通过依赖注入、服务定位实现控制反转
Go kit - Frequently asked questions https://gokit.io/faq/
Dependency Injection — Why is func main always so big?
Go kit encourages you to design your services as multiple interacting components, including several single-purpose middlewares. Experience has taught us that the most comprehensible, maintainable, and expressive method of defining and wiring up the component graph in a microservice is through an explicit and declarative composition in a large func main.
Inversion of control is a common feature of other frameworks, implemented via Dependency Injection or Service Locator patterns. But in Go kit, you should wire up your entire component graph in your func main. This style reinforces two important virtues. By strictly keeping component lifecycles in main, you avoid leaning on global state as a shortcut, which is critical for testability. And if components are scoped to main, the only way to provide them as dependencies to other components is to pass them explicitly as parameters to constructors. This keeps dependencies explicit, which stops a lot of technical debt before it starts.

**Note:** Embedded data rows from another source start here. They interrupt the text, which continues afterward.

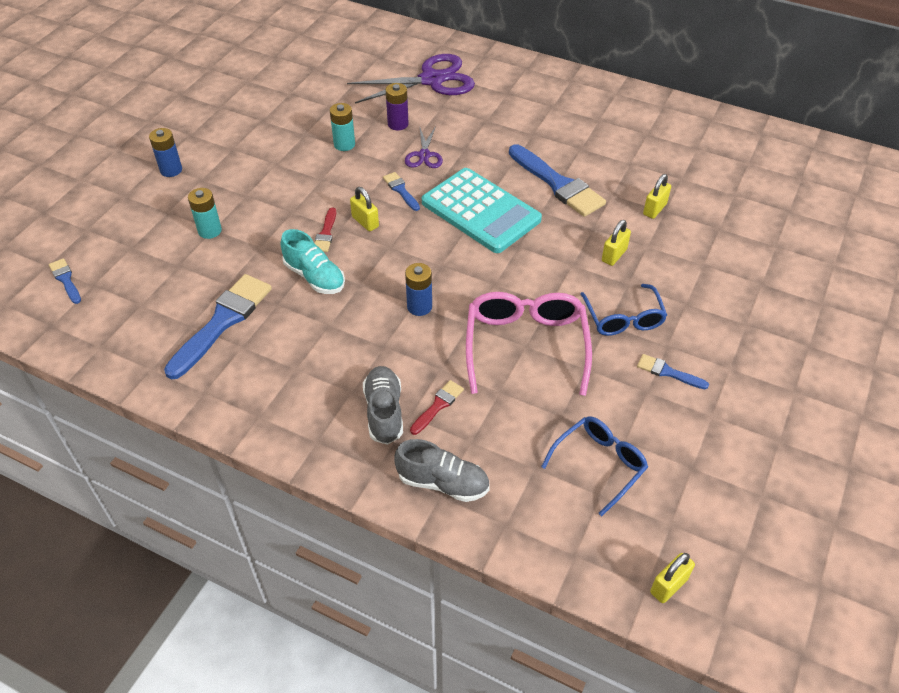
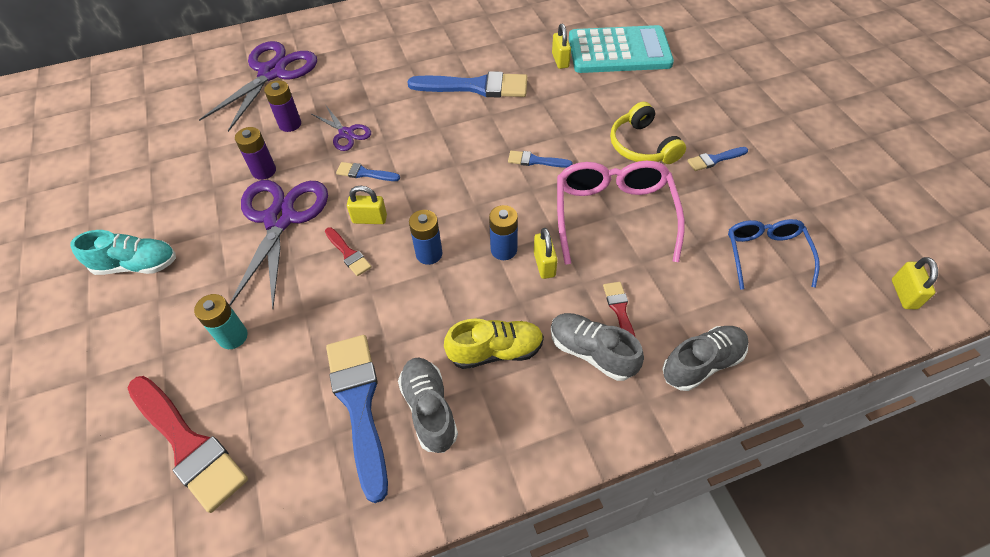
camera: 45 degrees left, 5 degrees up
(65, 280) = (130, 515): blue brush -> blue brush (535, 161)
(125, 269) = (188, 444): none -> red brush
(171, 170) = (111, 314): blue battery -> blue battery (429, 254)
(252, 357) = (429, 409): none -> grey shoe
(314, 277) = (388, 296): turquoise shoe -> turquoise shoe (136, 265)
(316, 182) = (280, 219): none -> purple scissors
(330, 360) = (495, 351): none -> yellow shoe
(344, 144) = (264, 171): turquoise battery -> purple battery
(480, 211) = (448, 144): turquoise calculator -> turquoise calculator (619, 51)
(526, 346) = (613, 215): pink glasses -> pink glasses turned 45 degrees clockwise
(614, 255) = (579, 109): yellow padlock -> yellow padlock (544, 264)
(623, 318) = (642, 146): blue glasses -> yellow headphones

As an example, let’s say we have the following components:
- Logger
- TodoService, implementing the Service interface
- LoggingMiddleware, implementing the Service interface, requiring Logger and concrete TodoService
- Endpoints, requiring a Service interface
- HTTP (transport), requiring Endpoints
Your func main should be wired up as follows:
logger := log.NewLogger(...)
var service todo.Service // interface
service = todo.NewService() // concrete struct
service = todo.NewLoggingMiddleware(logger)(service)
endpoints := todo.NewEndpoints(service)
transport := todo.NewHTTPTransport(endpoints)
At the cost of having a potentially large func main, composition is explicit and declarative. For more general Go design tips, see Go best practices, six years in.